**Explore the material**
1: In the forum discussion of hit point recovery, what cap is proposed to keep a short rest from being abused?
2: Carry the forum discussion of hit point recovery forward from the point where it stops.

**Selected text**
· · · · · · ·

I guess Dragon Age is doing something similar.
I would have no problem with it, but you could prevent abuse by imposing a simple cap; the maximum hp recovered in a short rest after an encounter is the amount of hp you lost in that encounter.
This setup obviously works better with the Wounds / Vitality setup, which explicitly separates Wounds (the amount of physical damage you can sustain) from Vitality (the energy & luck you have to avoid taking actual physical damage from attacks). But that is a substantial change that I would not blindly make.
| Kolokotroni |
There is a set of stamina/deadly wounds house rules floating around on the boards put through by Evil Lincoln, essentially separating HP damage where you are 'worn down' and hp damage where you are injured. The stamina damage can be recovered by a short rest, and the 'deadly wounds' cannot and require healing or long term care.
| Quatar |
There is a set of stamina/deadly wounds house rules floating around on the boards put through by Evil Lincoln, essentially separating HP damage where you are 'worn down' and hp damage where you are injured. The stamina damage can be recovered by a short rest, and the 'deadly wounds' cannot and require healing or long term care.

· · · · · · ·

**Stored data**
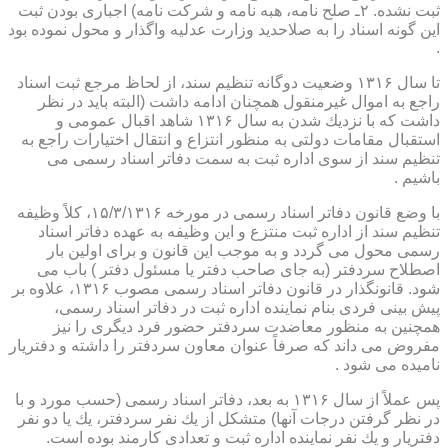
ثبت نشده. ۲ـ صلح نامه، هبه نامه و شركت نامه) اجباری بودن ثبت
این گونه اسناد را به صلاحدید وزارت عدلیه واگذار و محول نموده بود
.
تا سال ۱۳۱۶ وضعیت دوگانه تنظیم سند، از لحاظ مرجع ثبت اسناد
راجع به اموال غیرمنقول همچنان ادامه داشت (البته باید در نظر
داشت كه با نزدیك شدن به سال ۱۳۱۶ شاهد اقبال عمومی و
استقبال مقامات دولتی به منظور انتزاع و انتقال اختیارات راجع به
تنظیم سند از سوی اداره ثبت به سمت دفاتر اسناد رسمی می
باشیم .
با وضع قانون دفاتر اسناد رسمی در مورخه ۱۵/۳/۱۳۱۶، كلاً وظیفه
تنظیم سند از اداره ثبت منتزع و این وظیفه به عهده دفاتر اسناد
رسمی محول می گردد و به موجب این قانون و برای اولین بار
اصطلاح سردفتر (به جای صاحب دفتر یا مسئول دفتر ) باب می
شود. قانونگذار در قانون دفاتر اسناد رسمی مصوب ۱۳۱۶، علاوه بر
پیش بینی فردی بنام نماینده اداره ثبت در دفاتر اسناد رسمی،
همچنین به منظور معاضدت سردفتر حضور فرد دیگری را نیز
مفروض می داند كه صرفاً عنوان معاون سردفتر را داشته و دفتریار
نامیده می شود .
پس عملاً از سال ۱۳۱۶ به بعد، دفاتر اسناد رسمی (حسب مورد و با
در نظر گرفتن درجات آنها) متشكل از یك نفر سردفتر، یك یا دو نفر
دفتریار و یك نفر نماینده اداره ثبت و تعدادی كارمند بوده است.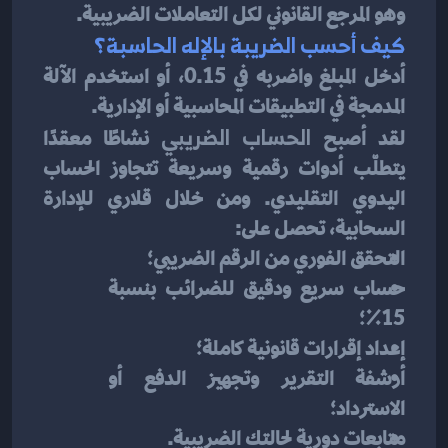
وهو المرجع القانوني لكل التعاملات الضريبية.
كيف أحسب الضريبة بالإله الحاسبة؟
أدخل المبلغ واضربه في 0.15، أو استخدم الآلة 
المدمجة في التطبيقات المحاسبية أو الإدارية.
لقد أصبح 
الحساب الضريبي
 نشاطًا معقدًا 
يتطلّب أدوات رقمية وسريعة تتجاوز الحساب 
اليدوي التقليدي. ومن خلال قلاري للإدارة 
السحابية، تحصل على:
التحقق الفوري من الرقم الضريبي؛
حساب سريع ودقيق للضرائب بنسبة 
15٪؛
إعداد إقرارات قانونية كاملة؛
أرشفة التقرير وتجهيز الدفع أو 
الاسترداد؛
متابعات دورية لحالتك الضريبية.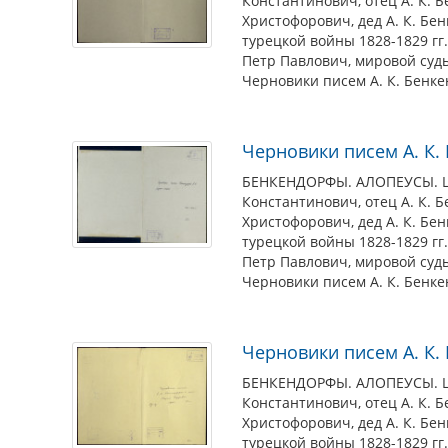
Константинович, отец А. К. 
Христофорович, дед А. К. Бен
турецкой войны 1828-1829 гг
Петр Павлович, мировой судь
Черновики писем А. К. Бенке
Черновики писем А. К
БЕНКЕНДОРФЫ. АЛОПЕУСЫ. ШУВ
Константинович, отец А. К. 
Христофорович, дед А. К. Бен
турецкой войны 1828-1829 гг
Петр Павлович, мировой судь
Черновики писем А. К. Бенк
Черновики писем А. К
БЕНКЕНДОРФЫ. АЛОПЕУСЫ. ШУВ
Константинович, отец А. К. 
Христофорович, дед А. К. Бен
турецкой войны 1828-1829 гг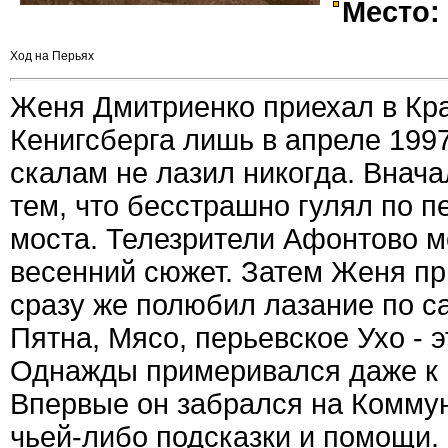
Место:
Ход на Перьях
Женя Дмитриенко приехал в Кра
Кенигсберга лишь в апреле 1997 
скалам не лазил никогда. Внача
тем, что бесстрашно гулял по 
моста. Телезрители Афонтово м
весенний сюжет. Затем Женя п
сразу же полюбил лазание по 
Пятна, Мясо, перьевское Ухо - 
Однажды примеривался даже к 
Впервые он забрался на Коммун
чьей-либо подсказки и помощи.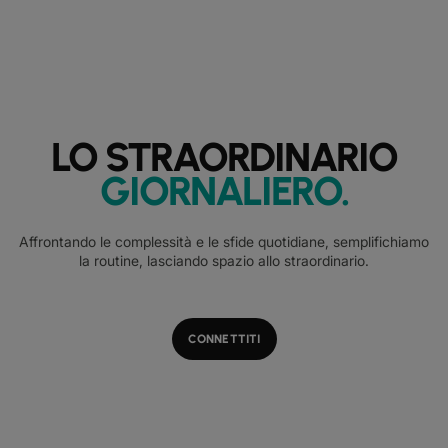
LO STRAORDINARIO
GIORNALIERO
.
Affrontando le complessità e le sfide quotidiane, semplifichiamo
la routine, lasciando spazio allo straordinario.
CONNETTITI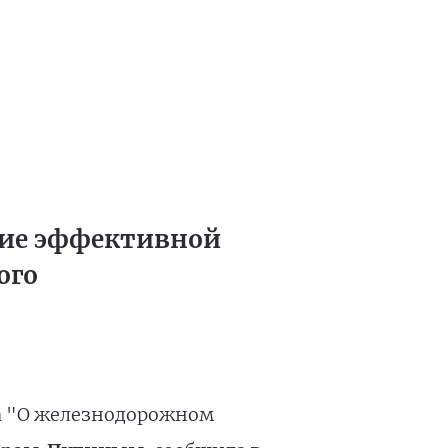
ние эффективной
ого
на "О железнодорожном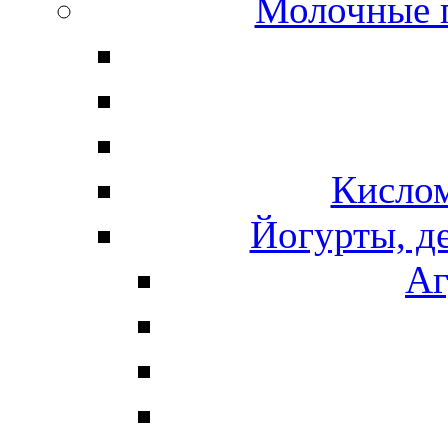
Молочные 
Кисло
Йогурты, д
Аг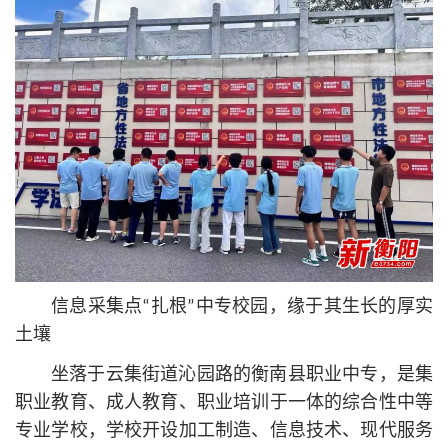
信息采集点“扎根”中专校园，缘于其生长的厚实
土壤
坐落于云集街道沁园路的衡南县职业中专，是集
职业教育、成人教育、职业培训于一体的综合性中等
专业学校，学校开设加工制造、信息技术、现代服务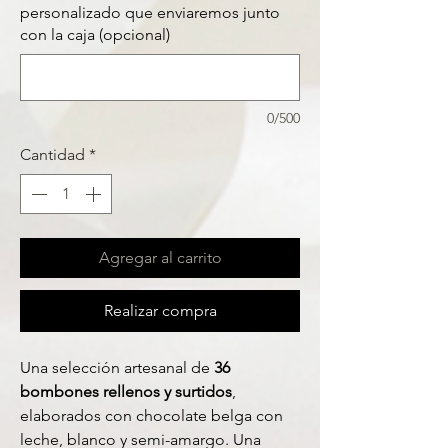
personalizado que enviaremos junto
con la caja (opcional)
0/500
Cantidad
*
Agregar al carrito
Realizar compra
Una selección artesanal de
36
bombones rellenos y surtidos
,
elaborados con chocolate belga con
leche, blanco y semi-amargo. Una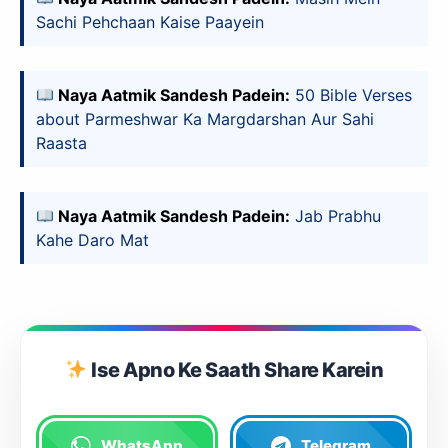
Sachi Pehchaan Kaise Paayein
Naya Aatmik Sandesh Padein:
50 Bible Verses
about Parmeshwar Ka Margdarshan Aur Sahi
Raasta
Naya Aatmik Sandesh Padein:
Jab Prabhu
Kahe Daro Mat
Ise Apno Ke Saath Share Karein
WhatsApp
Telegram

· · · · · · ·

**Answers**
1: The maximum hit points recovered in a short rest after an encounter equal the hit points lost in that encounter.

2:
I don't know these stamina/deadly wounds rules you mention, but isn't that what lethal/non-lethal damage already does?
| Kolokotroni |
Kolokotroni wrote:There is a set of stamina/deadly wounds house rules floating around on the boards put through by Evil Lincoln, essentially separating HP damage where you are 'worn down' and hp damage where you are injured. The stamina damage can be recovered by a short rest, and the 'deadly wounds' cannot and require healing or long term care.I don't know these stamina/deadly wounds rules you mention, but isn't that what lethal/non-lethal damage already does?
No. The original thread is here.
The jist of it is that HP is an abstraction. Every time you take a 'hit' in pathfinder does not mean you actually took a sword to the chest. That doesnt make any sense, otherwise a 10th level barbarian could be walking around with 4 swords through his heart and be fine. The idea is instead, the bulk of hitpoint damage conceptually is a wearing down of the character. Narrow escapes, minor injuries and bruises, and just plain fatigue wear down a characters ability to resist untill finally they take an actual wound (the injury that moves them to 0 hit points).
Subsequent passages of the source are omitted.